ISSP参加 8月9日 9日目

きょうはクルディガで過ごす最終日。きょうだけ朝食は遅めの10時からとなっている。ゆっくり朝食をとったあとは、12時から、芝生の上にみなで車座になり、ポートフォリオレビューワーとして参加しているYETマガジンのエディター、パウラが中心となって写真の将来や、ワークショップを行なうことの意義について講師と生徒が話し合った。ISSPはどの講師にも生徒にもおおむねとても好評だったよう。

「写真の世界ではなぜこうしたワークショップという形式が盛んなのだろうか」(パウラ)という問いかけからはじまり、「写真学校で写真だけ勉強しても、ほとんどの学生は卒業後に語るべきことがない」(ニコ・バウムガーテン)といった発言や、「写真は世界のことで(Photography is about the world)、つまりは自分の周りの世界とどう関わるのかということ」「写真のエディットのプロセスの多くは隠されているので、それを生徒と講師がシェアして、何を選んで何を選ばなかったのかを見られるのはとてもよい経験」(アナ・フォックス)、ある参加者からの「ワークショップの限られた時間の中で、わざわざ時間のかかる展示をする必要があるのか」という声に対しては、「クルディガとペルチのコミュニティの人々がドアを開いて写真を撮らせてくれたので、展示をしてお返しをするのは我々の責任」(ジム・ゴールドバーグ)といった意見もあった。
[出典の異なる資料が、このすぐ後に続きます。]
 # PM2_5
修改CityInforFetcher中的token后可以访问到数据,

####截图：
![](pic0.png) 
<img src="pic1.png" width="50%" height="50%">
僕としては、クルディガのような自然あふれる環境の中で、約10日間、写真だけに集中できるワークショップはとても素晴らしい機会だったと思う。世界中から、人生をかけて真剣に写真に取り組み、これからもっと先へ進んで行こうとしているハイレベルな写真家たちが集まり、約10日間、優秀な講師とともに非常に密度の高いスケジュールでワークショップを行なえる機会は本当に貴重だ。ISSPは同じ写真家が3回まで参加できるようになっていて、2度目の人も3度目の人もけっこうな数がいたのは十分に納得できる。

午後は教室でコースごとの最後のミーティング。アレッサンドラから修了証書が手渡され、生徒が感想を述べる。アレッサンドラから写真に対する自由をもらったと言う生徒が多く、僕もまったく同意した。さらに、クルディガという小さな街の小さなコミュニティの中だけで、それぞれに、これだけ語るべきストーリーがあったという事実は感動的ですらあった。写真は物をどう見るかということ、まなざしなので、自分の物の見方次第ではいくらでも撮るべきものがあるという大切なことを教えられた。今回のワークショップを受けたことで、自分の写真への理解が大きく進んだ気がしている。ワークショップで学んだすべてのことを消化するにはもっと時間がかかりそうだ。
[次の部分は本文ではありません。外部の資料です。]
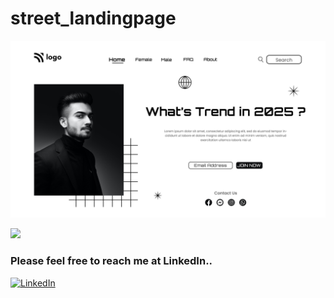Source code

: # street_landingpage

![image](1.png)

[<img src= "https://img.shields.io/badge/projcet live link-10b?style=for-the-badge&logo=&logoColor=white" />](https://ineuronstreet.netlify.app/)

### Please feel free to reach me at LinkedIn..
[![LinkedIn](https://img.shields.io/badge/LinkedIn-0077B5?style=for-the-badge&logo=linkedin&logoColor=white)](https://www.linkedin.com/in/pawan-thanay-253106135/)
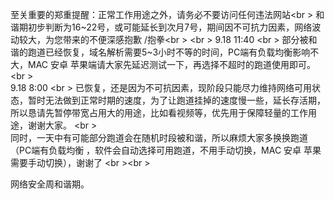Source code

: 至关重要的郑重提醒：正常工作用途之外，请务必不要访问任何违法网站<br \>
和谐期初步判断为16~22号，或可能延长到次月7号，期间因不可抗力因素，网络波动较大，为您带来的不便深感抱歉 /抱拳<br \>
<br \>
9.18 11:40	 <br \>
部分被和谐的跑道已经恢复，域名解析需要5~3小时不等的时间，PC端有负载均衡影响不大，MAC 安卓 苹果端请大家先延迟测试一下，再选择不超时的跑道使用即可。	<br \> 	 	 	 
9.18 8:00	 	<br \> 
已恢复，还是因为不可抗因素，现阶段只能尽力维持网络可用状态，暂时无法做到正常时期的速度，为了让跑道挂掉的速度慢一些，延长存活期，所以恳请先暂停带宽占用大的用途，比如看视频等，优先用于保障轻量的工作用途，谢谢大家。	<br \> 	 
同时，一天中有可能部分跑道会在随机时段被和谐，所以麻烦大家多换换跑道（PC端有负载均衡 ，软件会自动选择可用跑道，不用手动切换，MAC 安卓 苹果需要手动切换），谢谢了	 	<br \><br \> 

网络安全周和谐期。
教室を離れた後、お城の前の芝生の上で最後のピクニックをして、18時のバスでリガへ戻る。車でクルディガまできた参加者もいて、ここでお別れとなる人も少なくなく、お互いにハグをしてお別れする。みな疲れ果ててバスの中ではほとんど爆睡していた。リガに着き、きょうはさすがにみんな飲まないかと思っていたら、当然のように今晩も皆で集まることになり、チョムスキーといバーへ。昨晩まったく寝ていない人たちもいて、みなの体力にはほんとうに驚かされる。